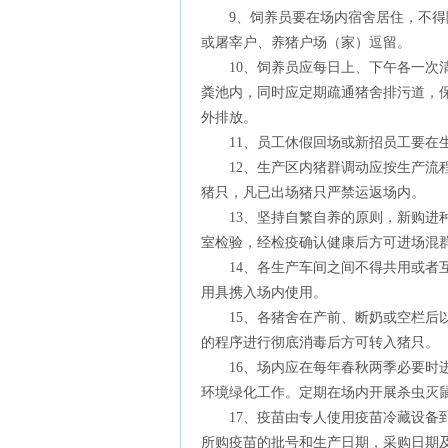
9、饲养员要在场内宿舍居住，不得随
或屠宰户、养猪户场（家）逗留。
10、饲养员应每日上、下午各一次清
粪池内，同时应定期疏通猪舍排污道，
外排放。
11、员工休假回场或新招员工要在生
12、生产区内猪群调动应按生产流程
猪只，凡已出场猪只严禁运返场内。
13、坚持自繁自养的原则，新购进种
室检验，经检疫确认健康后方可进场混
14、各生产车间之间不得共用或者互
用具携入场内使用。
15、各猪舍在产前、断奶或空栏后以
的程序进行彻底消毒后方可转入猪只。
16、场内应在每年春秋两季必要时进
环境绿化工作。定期在场内开展杀虫灭
17、疫苗由专人使用疫苗冷藏设备到
所购疫苗的批号和生产日期，采购日期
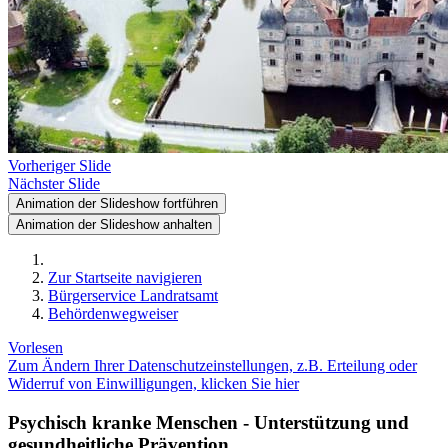
Vorheriger Slide
Nächster Slide
Animation der Slideshow fortführen
Animation der Slideshow anhalten
Zur Startseite navigieren
Bürgerservice Landratsamt
Behördenwegweiser
Vorlesen
Zum Ändern Ihrer Datenschutzeinstellungen, z.B. Erteilung oder
Widerruf von Einwilligungen, klicken Sie hier
Psychisch kranke Menschen - Unterstützung und
gesundheitliche Prävention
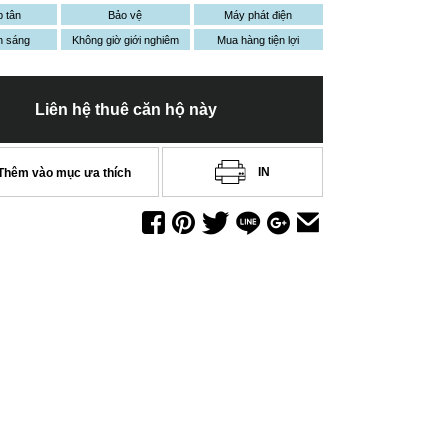
p tân
Bảo vệ
Máy phát điện
h sáng
Không giờ giới nghiêm
Mua hàng tiện lợi
Liên hệ thuê căn hộ này
IN
Thêm vào mục ưa thích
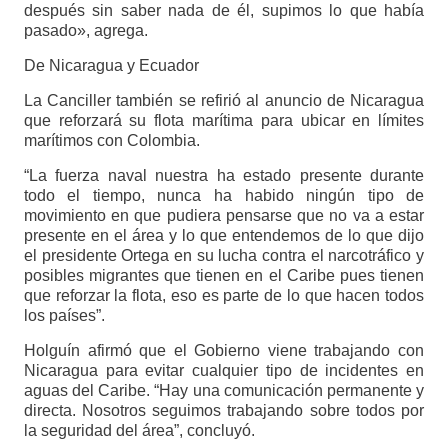
después sin saber nada de él, supimos lo que había
pasado», agrega.
De Nicaragua y Ecuador
La Canciller también se refirió al anuncio de Nicaragua
que reforzará su flota marítima para ubicar en límites
marítimos con Colombia.
“La fuerza naval nuestra ha estado presente durante
todo el tiempo, nunca ha habido ningún tipo de
movimiento en que pudiera pensarse que no va a estar
presente en el área y lo que entendemos de lo que dijo
el presidente Ortega en su lucha contra el narcotráfico y
posibles migrantes que tienen en el Caribe pues tienen
que reforzar la flota, eso es parte de lo que hacen todos
los países”.
Holguín afirmó que el Gobierno viene trabajando con
Nicaragua para evitar cualquier tipo de incidentes en
aguas del Caribe. “Hay una comunicación permanente y
directa. Nosotros seguimos trabajando sobre todos por
la seguridad del área”, concluyó.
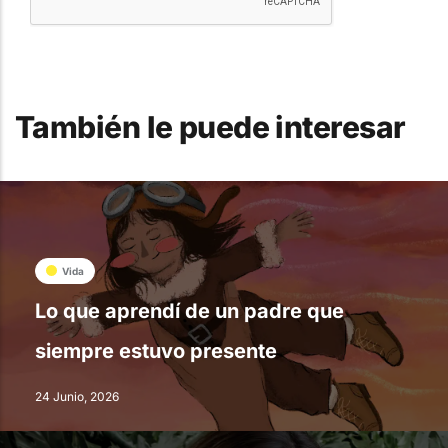
También le puede interesar
Vida
Lo que aprendí de un padre que
siempre estuvo presente
24 Junio, 2026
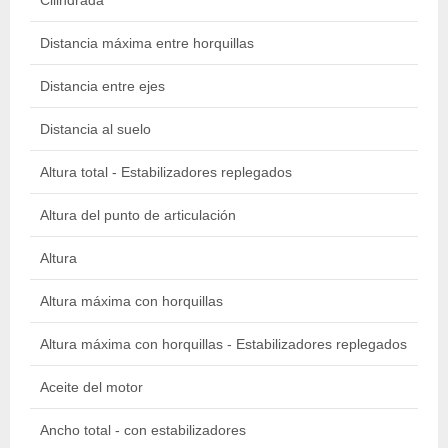
Cilindrada
44
Distancia máxima entre horquillas
13
Distancia entre ejes
2.
Distancia al suelo
50
Altura total - Estabilizadores replegados
2.
Altura del punto de articulación
1.
Altura
2.
Altura máxima con horquillas
16
Altura máxima con horquillas - Estabilizadores replegados
2.
Aceite del motor
7 l
Ancho total - con estabilizadores
3.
****
:: ACTIVITY ::
Copy down each line in the entries that has the word "Animation".

:: ANSWER TO THE EXERCISE ::
Animation der Slideshow fortführen
Animation der Slideshow anhalten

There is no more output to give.